是否有不同列的条件值的R函数?
假设您有一个看起来像这样的数据框架:
df <- tibble(PatientID = c(1,2,3,4,5),
Treat1 = c("R", "O", "C", "O", "C"),
Treat2 = c("O", "R", "R", NA, "O"),
Treat3 = c("C", NA, "O", NA, "R"),
Treat4 = c("H", NA, "H", NA, "H"),
Treat5 = c("H", NA, NA, NA, "H"))
Treat 1:Treat5是患者所拥有的不同治疗方法。我希望创建一个新的变量“化学疗法”,其中1个,是0,0否基于患者是否接受过“ C”的治疗。
我一直在使用if_else(),但是由于我的实际数据集中有10个不同的处理变量,而且我想每个治疗列创建这样的列,我想知道我是否可以在不写这么长时间的情况下做到这一点。有一个更简单的方法吗?

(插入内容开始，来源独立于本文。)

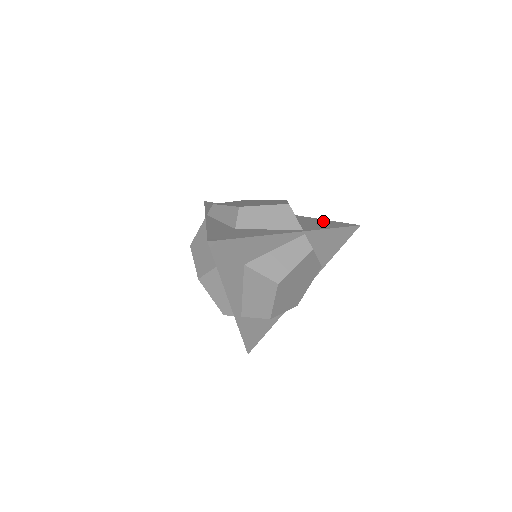
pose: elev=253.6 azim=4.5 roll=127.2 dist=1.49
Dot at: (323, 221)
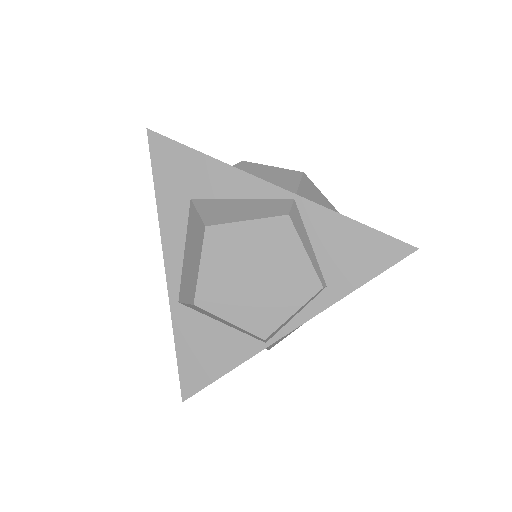
Dot at: occluded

Suppose you have a dataframe that looks something like this:
df <- tibble(PatientID = c(1,2,3,4,5),
Treat1 = c("R", "O", "C", "O", "C"),
Treat2 = c("O", "R", "R", NA, "O"),
Treat3 = c("C", NA, "O", NA, "R"),
Treat4 = c("H", NA, "H", NA, "H"),
Treat5 = c("H", NA, NA, NA, "H"))
Treat 1:Treat5 are different treatments that a patient has had. I'm looking to create a new variable "Chemo" with 1 for yes, 0 for no based on whether a patient has had treatment "C".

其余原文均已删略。